Video conferencing architectures generally fall into three categories:
- Mesh: Every participant sends their media stream directly to every other participant. This approach is simple but scales poorly -- bandwidth and CPU usage grow quadratically with the number of participants.
- MCU (Multipoint Control Unit): A central server receives all streams, decodes them, composites them into a single mixed stream, and sends that back to each participant. This reduces client-side bandwidth but demands significant server-side processing power.
- SFU (Selective Forwarding Unit): A central server receives each participant's stream and selectively forwards it to other participants without decoding or re-encoding. This strikes the best balance between scalability and resource efficiency.

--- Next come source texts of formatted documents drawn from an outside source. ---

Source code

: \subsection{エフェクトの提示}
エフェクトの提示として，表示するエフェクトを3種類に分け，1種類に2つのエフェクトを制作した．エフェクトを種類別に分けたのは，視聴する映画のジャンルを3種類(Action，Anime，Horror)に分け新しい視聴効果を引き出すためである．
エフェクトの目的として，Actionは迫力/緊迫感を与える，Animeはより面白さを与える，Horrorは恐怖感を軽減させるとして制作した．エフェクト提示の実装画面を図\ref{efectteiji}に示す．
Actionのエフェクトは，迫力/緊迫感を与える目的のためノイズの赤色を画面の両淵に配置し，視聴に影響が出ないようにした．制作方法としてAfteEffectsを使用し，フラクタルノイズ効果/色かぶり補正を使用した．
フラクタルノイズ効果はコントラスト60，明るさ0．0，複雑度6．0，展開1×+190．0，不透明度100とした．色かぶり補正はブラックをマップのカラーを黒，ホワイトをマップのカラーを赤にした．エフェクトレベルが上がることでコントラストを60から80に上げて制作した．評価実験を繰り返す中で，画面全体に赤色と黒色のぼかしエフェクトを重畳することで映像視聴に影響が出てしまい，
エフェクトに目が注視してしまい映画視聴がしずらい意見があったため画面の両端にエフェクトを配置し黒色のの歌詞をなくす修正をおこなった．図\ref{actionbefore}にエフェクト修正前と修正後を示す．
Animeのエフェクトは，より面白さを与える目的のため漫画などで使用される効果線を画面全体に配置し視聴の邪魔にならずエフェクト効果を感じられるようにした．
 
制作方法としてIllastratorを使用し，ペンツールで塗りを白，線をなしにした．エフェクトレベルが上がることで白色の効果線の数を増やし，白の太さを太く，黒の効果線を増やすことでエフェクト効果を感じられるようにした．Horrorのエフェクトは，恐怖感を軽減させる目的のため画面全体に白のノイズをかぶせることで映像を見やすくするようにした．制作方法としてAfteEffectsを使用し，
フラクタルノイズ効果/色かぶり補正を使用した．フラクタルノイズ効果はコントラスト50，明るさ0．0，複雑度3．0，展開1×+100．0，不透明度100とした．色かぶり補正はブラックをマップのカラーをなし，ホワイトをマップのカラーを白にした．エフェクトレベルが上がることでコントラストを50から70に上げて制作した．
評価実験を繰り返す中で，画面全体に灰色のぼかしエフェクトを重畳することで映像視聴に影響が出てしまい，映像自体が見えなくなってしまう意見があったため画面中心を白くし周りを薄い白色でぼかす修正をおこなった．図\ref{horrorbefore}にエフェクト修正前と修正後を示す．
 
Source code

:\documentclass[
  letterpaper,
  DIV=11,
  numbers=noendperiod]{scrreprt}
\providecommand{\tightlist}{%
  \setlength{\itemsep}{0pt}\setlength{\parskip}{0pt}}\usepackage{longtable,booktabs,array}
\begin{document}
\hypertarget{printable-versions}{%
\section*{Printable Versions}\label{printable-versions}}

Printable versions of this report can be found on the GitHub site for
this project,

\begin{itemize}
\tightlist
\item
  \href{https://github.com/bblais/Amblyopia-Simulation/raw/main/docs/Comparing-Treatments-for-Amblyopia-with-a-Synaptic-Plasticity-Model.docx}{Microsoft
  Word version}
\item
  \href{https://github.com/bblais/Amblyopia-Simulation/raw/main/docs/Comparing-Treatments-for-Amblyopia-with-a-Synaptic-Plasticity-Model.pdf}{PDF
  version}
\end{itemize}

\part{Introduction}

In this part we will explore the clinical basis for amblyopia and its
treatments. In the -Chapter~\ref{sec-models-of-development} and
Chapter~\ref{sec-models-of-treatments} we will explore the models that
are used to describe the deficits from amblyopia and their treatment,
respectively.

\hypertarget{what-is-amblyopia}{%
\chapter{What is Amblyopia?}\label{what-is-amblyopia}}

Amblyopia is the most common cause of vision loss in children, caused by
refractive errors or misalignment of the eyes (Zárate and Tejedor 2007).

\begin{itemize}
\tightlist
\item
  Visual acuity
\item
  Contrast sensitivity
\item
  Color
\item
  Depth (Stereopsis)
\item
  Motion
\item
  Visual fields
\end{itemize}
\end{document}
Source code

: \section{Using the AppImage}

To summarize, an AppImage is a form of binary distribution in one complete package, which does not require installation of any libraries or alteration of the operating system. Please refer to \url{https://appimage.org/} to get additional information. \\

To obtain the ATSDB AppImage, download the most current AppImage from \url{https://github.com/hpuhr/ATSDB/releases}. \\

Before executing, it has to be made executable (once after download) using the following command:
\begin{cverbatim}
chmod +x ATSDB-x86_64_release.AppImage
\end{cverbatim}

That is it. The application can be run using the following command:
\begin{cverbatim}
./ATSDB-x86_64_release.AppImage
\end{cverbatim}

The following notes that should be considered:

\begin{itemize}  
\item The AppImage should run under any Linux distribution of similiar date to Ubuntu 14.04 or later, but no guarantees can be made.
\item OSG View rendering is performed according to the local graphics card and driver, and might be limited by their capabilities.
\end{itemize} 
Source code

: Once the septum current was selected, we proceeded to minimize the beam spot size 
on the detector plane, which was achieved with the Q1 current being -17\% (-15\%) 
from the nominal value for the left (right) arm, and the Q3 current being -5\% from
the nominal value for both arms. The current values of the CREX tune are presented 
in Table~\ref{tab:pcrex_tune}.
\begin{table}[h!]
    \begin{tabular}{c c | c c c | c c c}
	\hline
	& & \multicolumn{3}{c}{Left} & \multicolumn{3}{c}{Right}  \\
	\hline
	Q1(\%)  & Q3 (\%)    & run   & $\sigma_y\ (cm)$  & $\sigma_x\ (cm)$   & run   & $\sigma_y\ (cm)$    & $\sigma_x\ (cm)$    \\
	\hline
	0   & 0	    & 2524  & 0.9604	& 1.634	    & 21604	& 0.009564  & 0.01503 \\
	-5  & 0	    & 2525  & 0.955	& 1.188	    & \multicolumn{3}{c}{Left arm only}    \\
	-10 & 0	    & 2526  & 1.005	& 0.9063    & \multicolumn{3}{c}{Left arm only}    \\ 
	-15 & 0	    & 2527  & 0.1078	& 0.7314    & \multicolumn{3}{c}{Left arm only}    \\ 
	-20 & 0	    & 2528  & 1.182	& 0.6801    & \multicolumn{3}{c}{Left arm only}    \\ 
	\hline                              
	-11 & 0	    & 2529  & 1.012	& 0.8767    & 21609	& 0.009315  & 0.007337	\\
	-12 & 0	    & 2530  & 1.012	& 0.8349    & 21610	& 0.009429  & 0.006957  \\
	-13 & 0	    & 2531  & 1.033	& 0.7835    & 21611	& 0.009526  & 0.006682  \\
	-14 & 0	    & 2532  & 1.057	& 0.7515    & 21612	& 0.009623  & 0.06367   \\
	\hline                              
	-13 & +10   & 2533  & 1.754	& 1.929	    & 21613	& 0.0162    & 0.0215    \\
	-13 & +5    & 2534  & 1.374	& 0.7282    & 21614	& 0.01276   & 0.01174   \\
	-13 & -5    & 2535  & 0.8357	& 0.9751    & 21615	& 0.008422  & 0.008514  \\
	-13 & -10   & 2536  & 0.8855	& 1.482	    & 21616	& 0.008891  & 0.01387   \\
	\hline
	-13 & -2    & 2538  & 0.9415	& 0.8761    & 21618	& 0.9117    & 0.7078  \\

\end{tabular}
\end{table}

Vertex uses a custom SFU built from the ground up in Rust. The server receives media streams via WebRTC, makes intelligent forwarding decisions, and relays the appropriate streams to each participant. Because the SFU never decodes or re-encodes video, server-side CPU usage remains low even at high participant counts.
Each publishing client encodes their video at three quality layers:
| Layer | Resolution | Use Case |
|---|---|---|
| High | Full | Active speaker, pinned video |
| Medium | Reduced | Gallery view, moderate bandwidth |
| Low | Minimal | Thumbnails, constrained networks |
The SFU dynamically selects which layer to forward to each subscriber based on factors such as available bandwidth, viewport size, and speaker activity. This ensures every participant receives the best possible quality given their constraints, without requiring the publisher to send separate streams to each viewer.
| Technology | Role |
|---|---|
| Rust | Core language for the SFU and server logic |
| Tokio | Asynchronous runtime for concurrent I/O |
| Axum | HTTP framework for API endpoints |
| WebRTC | Real-time media transport protocol |
| Technology | Role |
|---|---|
| Next.js | React framework for the UI |
| WebRTC API | Browser-side media handling |
- Rust (stable toolchain)
- Node.js (v18 or later)
- npm
cd sfu
cargo run --releaseThe SFU server will start and listen for WebRTC connections.
cd frontend
npm install
npm run devThe frontend development server will be available at http://localhost:3000.
| Metric | Value |
|---|---|
| Max concurrent participants | 50 |
| Simulcast layers | 3 (high/med/low) |
| Audio latency | < 150ms |
The custom Rust SFU, combined with Tokio's async runtime, ensures efficient resource utilization under load. Simulcast reduces bandwidth consumption by forwarding only the appropriate quality layer to each participant, rather than relaying full-resolution streams to all viewers.
This project is licensed under the MIT License.